Das anhaltende Niedrigzinsumfeld hatte in den letzten Jahren eine kontinuierliche Senkung der marktüblichen Referenzzinssätze (etwa EURIBOR, EONIA oder LIBOR) zur Folge. Was lange Zeit undenkbar erschien, ist nunmehr Zinsrealität: Referenz-/Leitzinssätze fallen unter null. Was bedeutete das für die bankenrechtliche Praxis?

In der bankrechtlichen Praxis führte dies zur Frage, wie mit Zinsgleitklauseln in Finanzierungsverträgen umzugehen ist, in welchen ein variabler Zins vereinbart ist, der auf einen der genannten Referenzzinssätze abstellt. Führen die negativen Referenzzinssätze dazu, dass die zu zahlenden Zinsen niedriger sind als der vereinbarte Zinsaufschlag?

Kommt es dann zu einer Zahlungspflicht der Bank an ihren Kunden? Die hier aufgeworfene Frage stellt sich insbesondere dann, wenn der Kreditvertrag nicht ausdrücklich regelt, was bei einem negativen Referenzzinssatz gelten soll.

Ausgangslage/Problemstellung

Kreditvertragsparteien vereinbaren in Kreditverträgen entweder einen Fixzinssatz oder einen variablen Zinssatz als Entgelt für die Kreditausreichung. Während der Fixzinssatz eine feste Zinsgröße angibt (z. B. 6 % p.a.), setzt sich der variable Zinssatz aus einem Referenzzinssatz (z. B. EURIBOR 1 [Euro Interbank Offered Rate] oder LIBOR [London Interbank Offered Rate]) und einem Aufschlag (= Marge) zusammen. Ändert sich der Referenzzinssatz, so ändert sich auch der für die Zinsperiode fällige Vertragszinssatz entsprechend.

Die möglichen Rechtsfolgen eines negativen Referenzzinssatzes sollen anhand des folgenden hypothetischen Beispiels illustriert werden: Ein Kreditnehmer und ein Kreditgeber schließen einen befristeten Kreditvertrag. Es wird ein variabler Zins vereinbart, der sich aus dem 3-Monats-EURIBOR als Referenzzinssatz zuzüglich eines fixen Aufschlags (der Marge) in Höhe von 1 % (Referenzzinssatz und Aufschlag bilden gemeinsam den Sollzinssatz) zusammensetzt. Die Zinsperiode beträgt jeweils drei Monate. Beträgt der 3-Monats-EURIBOR für eine Zinsperiode etwa 0,5 %, so beläuft sich der Gesamtsollzinssatz auf 1,5 %. Je nach Höhe des aktuellen 3-Monats-EURIBOR kann der Sollzinssatz daher schwanken.

### Aufgaben und Übungen:
1) Schreibe den gesamten ausgelesenen Seitentext aller Datensätze wortgetreu ab. Lass die Bilder dabei weg.
2) Führe den Text über negative Referenzzinssätze in Kreditverträgen im Anschluss an seinen letzten Satz weiter.
Der Text und die Datensätze sind voneinander unabhängiges Material.

Extrahierte Seitentextdaten
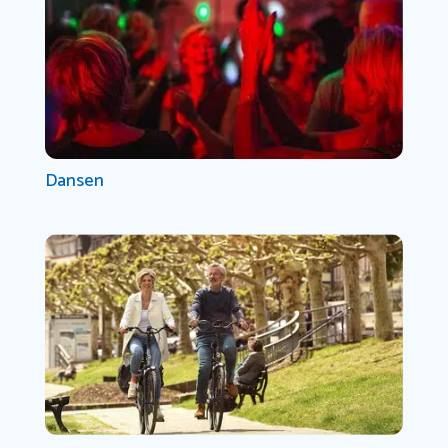
Dansen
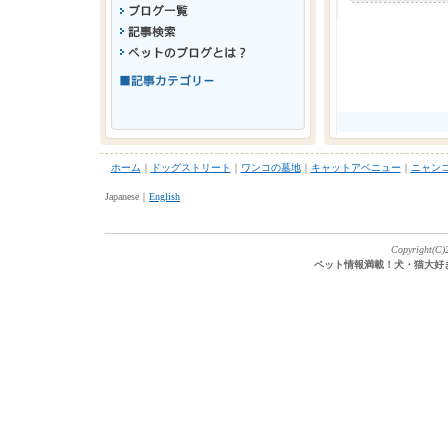
ホーム
｜
ドッグストリート
｜
ワンコの墓地
｜
キャットアベニュー
｜
ニャン
Japanese｜
English
Copyright(C)2
ペット情報満載！犬・猫大好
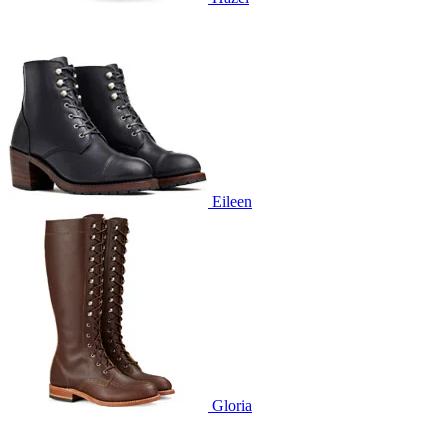
Eileen
Gloria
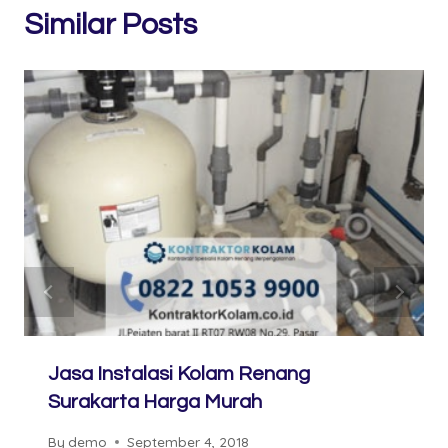
Similar Posts
Jasa Instalasi Kolam Renang
Surakarta Harga Murah
By
demo
September 4, 2018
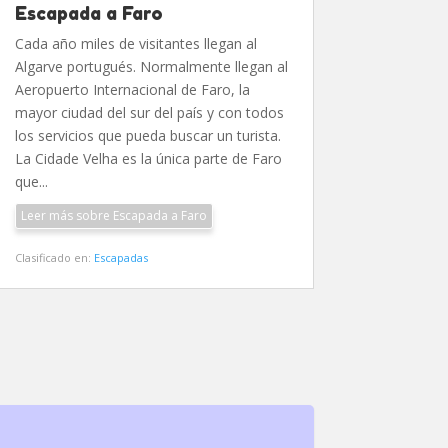
Escapada a Faro
Cada año miles de visitantes llegan al
Algarve portugués. Normalmente llegan al
Aeropuerto Internacional de Faro, la
mayor ciudad del sur del país y con todos
los servicios que pueda buscar un turista.
La Cidade Velha es la única parte de Faro
que...
Leer más sobre Escapada a Faro
Clasificado en:
Escapadas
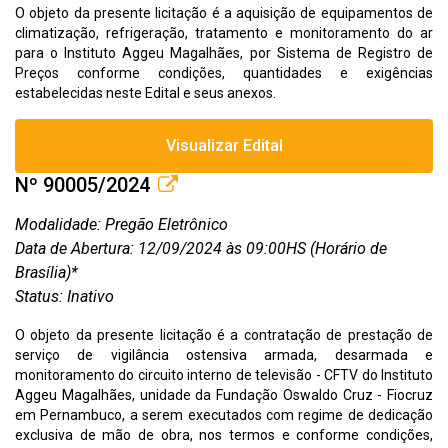
O objeto da presente licitação é a aquisição de equipamentos de
climatização, refrigeração, tratamento e monitoramento do ar
para o Instituto Aggeu Magalhães, por Sistema de Registro de
Preços conforme condições, quantidades e exigências
estabelecidas neste Edital e seus anexos.
Visualizar Edital
Nº 90005/2024
Modalidade: Pregão Eletrônico
Data de Abertura: 12/09/2024 às 09:00HS (Horário de
Brasília)*
Status: Inativo
O objeto da presente licitação é a contratação de prestação de
serviço de vigilância ostensiva armada, desarmada e
monitoramento do circuito interno de televisão - CFTV do Instituto
Aggeu Magalhães, unidade da Fundação Oswaldo Cruz - Fiocruz
em Pernambuco, a serem executados com regime de dedicação
exclusiva de mão de obra, nos termos e conforme condições,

### Lösungen zur Übung:
1)
Dansen
ホーム
｜
ドッグストリート
｜
ワンコの墓地
｜
キャットアベニュー
｜
ニャン
Japanese｜
English
Copyright(C)2
ペット情報満載！犬・猫大好
Eileen
Gloria
Similar Posts
Jasa Instalasi Kolam Renang
Surakarta Harga Murah
By
demo
September 4, 2018
Escapada a Faro
Cada año miles de visitantes llegan al
Algarve portugués. Normalmente llegan al
Aeropuerto Internacional de Faro, la
mayor ciudad del sur del país y con todos
los servicios que pueda buscar un turista.
La Cidade Velha es la única parte de Faro
que...
Leer más sobre Escapada a Faro
Clasificado en:
Escapadas
O objeto da presente licitação é a aquisição de equipamentos de
climatização, refrigeração, tratamento e monitoramento do ar
para o Instituto Aggeu Magalhães, por Sistema de Registro de
Preços conforme condições, quantidades e exigências
estabelecidas neste Edital e seus anexos.
Visualizar Edital
Nº 90005/2024
Modalidade: Pregão Eletrônico
Data de Abertura: 12/09/2024 às 09:00HS (Horário de
Brasília)*
Status: Inativo
O objeto da presente licitação é a contratação de prestação de
serviço de vigilância ostensiva armada, desarmada e
monitoramento do circuito interno de televisão - CFTV do Instituto
Aggeu Magalhães, unidade da Fundação Oswaldo Cruz - Fiocruz
em Pernambuco, a serem executados com regime de dedicação
exclusiva de mão de obra, nos termos e conforme condições,

2)
Wie ist vorzugehen, wenn der 3-Monats-EURIBOR nun mit einem Negativwert, etwa -0,5 %, quotiert? Sinkt dann der Gesamtsollzinssatz auf 0,5 %? Mit dieser Frage setzt sich die Lehre sowohl in Österreich als auch in anderen Ländern in einem intensiven Diskurs auseinander, und auch die ersten gerichtlichen Entscheidungen sind dazu bereits ergangen. Ein Teil der Lehre argumentiert, dass auch bei einem negativen Referenzzinssatz der Bank jedenfalls die fixe Marge ungeschmälert zustehen soll, mit dem bankenfreundlichen Ergebnis, dass im Beispielsfall der Referenzzinssatz daher nicht -0,5 % beträgt, sondern (fiktiv) mit 0 % anzusetzen ist (also insofern ein „Floor“, eine Untergrenze von null eingezogen wird) und somit der Sollzinssatz im gegebenen Fall 1 % (d. h. die Höhe der Marge) betragen soll.

Nach der kreditnehmerfreundlicheren Meinung würde der negative Referenzzinssatz (hier: -0,5 %) auch auf die Marge durchschlagen und damit den Gesamtsollzinssatz reduzieren – im Beispielsfall auf 0,5 %.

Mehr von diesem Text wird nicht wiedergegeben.